Root and fruit, or character in its completeness.

The text speaks of two necessities for the plant in its perfection—root and fruit; it may speak to us of the complete human character.

I. CHARACTER IS OFTEN FOUND IN MANIFEST INCOMPLETENESS .

1 . We have character deficient in fruitfulness. Some men are intelligent, acquisitive, contemplative; they have solid knowledge; they have reached clear and strong convictions; they have formed admirable private and domestic habits. But they bring forth very little fruit; they exert very little influence; they are incommunicative; they have nothing to say when something needs to be said; they have no tact or courage for action when something demands to be done. These men contribute little, or nothing appreciable, to the advancement of truth and righteousness; they are not the forcible factors they have had the means of becoming in the society in which they move.

2 . We have, also, character deficient in root. Some men are exuberant in expression; they communicate. freely; they are forward to speak and to act on every possible occasion; they are constantly efflorescent. But they lack knowledge, judgment, wisdom; they have not trained their minds; they have not compared their thoughts with those of others, and come to sound and settled conclusions; they have not acquired fixed habits of mind and of life; they are uncertain and unreliable quantities, on whom you cannot safely reckon in the day of trial. Of these two orders of human character neither is without excellency, but both are manifestly incomplete.

II. INCOMPLETENESS OF CHARACTER IS REGRETTABLE IN GOD 'S SIGHT AND IN OURS .

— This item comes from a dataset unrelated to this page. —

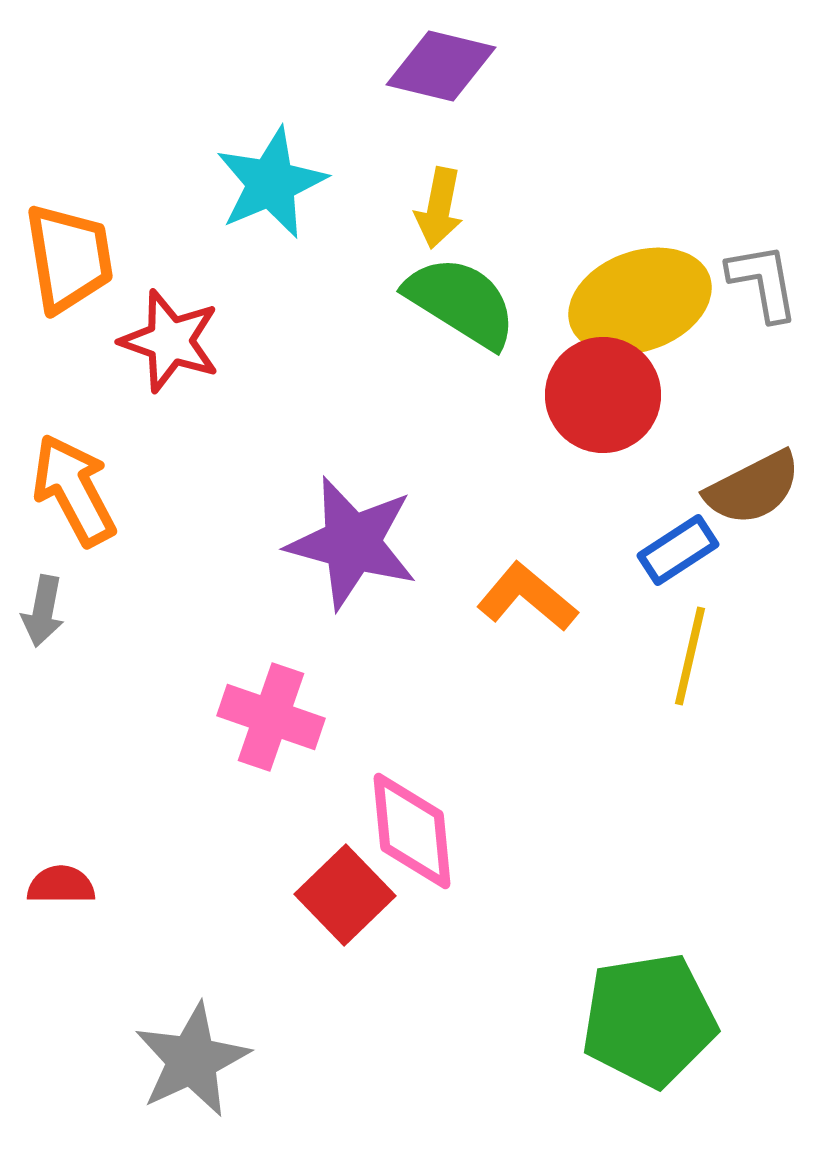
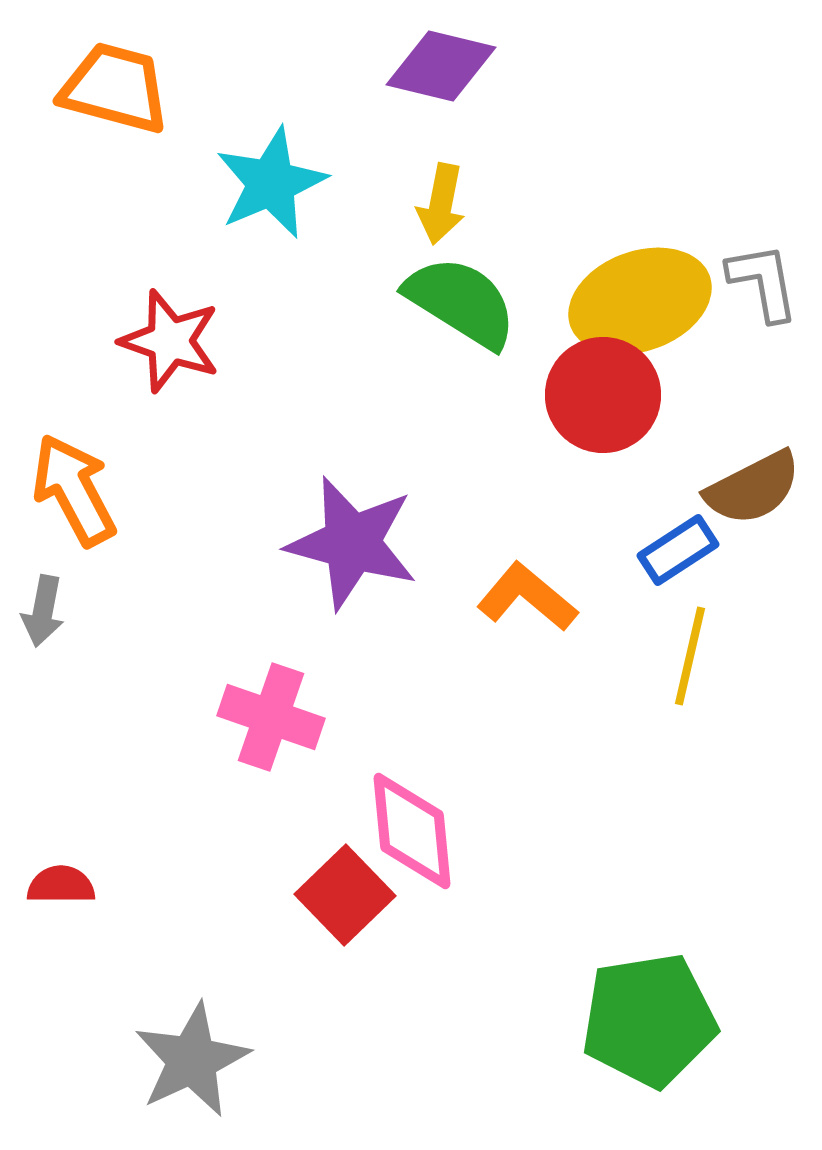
yellow arrow: moved 2 px right, 4 px up
orange trapezoid: moved 46 px right, 170 px up; rotated 66 degrees counterclockwise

1 . It is unbeautiful. For it lacks symmetry; it is one-sided, and therefore offensive to the spiritual eye.

2. It is a state of insecurity. The man that has root without fruit, knowledge and experience without action and influence, is a man who "has not" his own possessions (see Matthew 25:29 ), for he is making no serious practical use of them, and from him who "hath not" will be taken away, by the constant penalty which attends neglect, "even that which he hath"—viz, his unused capacity. And the mart who has fruit without corresponding root wilt find that his influence will soon wane, his power soon wither away. Speech without knowledge, action without thought, outward activity without inward growth, will soon reach its limit and disappear.

3 . It leaves a large part of sacred duty undone.

III. COMPLETENESS OF CHARACTER MAY BE AND SHOULD BE ATTAINED . Assuming that we are bound to employ our powers in the direction in which our own preferences lead us, and granting that it is well for human character to partake of much variety, it remains true that we should make an earnest effort to attain to some completeness of character by attention to those elements which we are tempted to neglect. In every department of human action we recognize the duty of bestowing special care on the weakest point—the candidate for literary honours on the subject with which he is least familiar; the builder on that part of the ground where the foundation is least substantial; the general on that outpost which is least defensible, etc. The defects of character are subject to repair; earnest effort is sure to be rewarded. They who have "the root of the matter in them" can bring forth fruits of usefulness by patient, prayerful endeavour. They who are quick to bear fruit upward can strike their root downward and enrich their spiritual resources by study, by thought, by painstaking acquisition, by prayer.—C.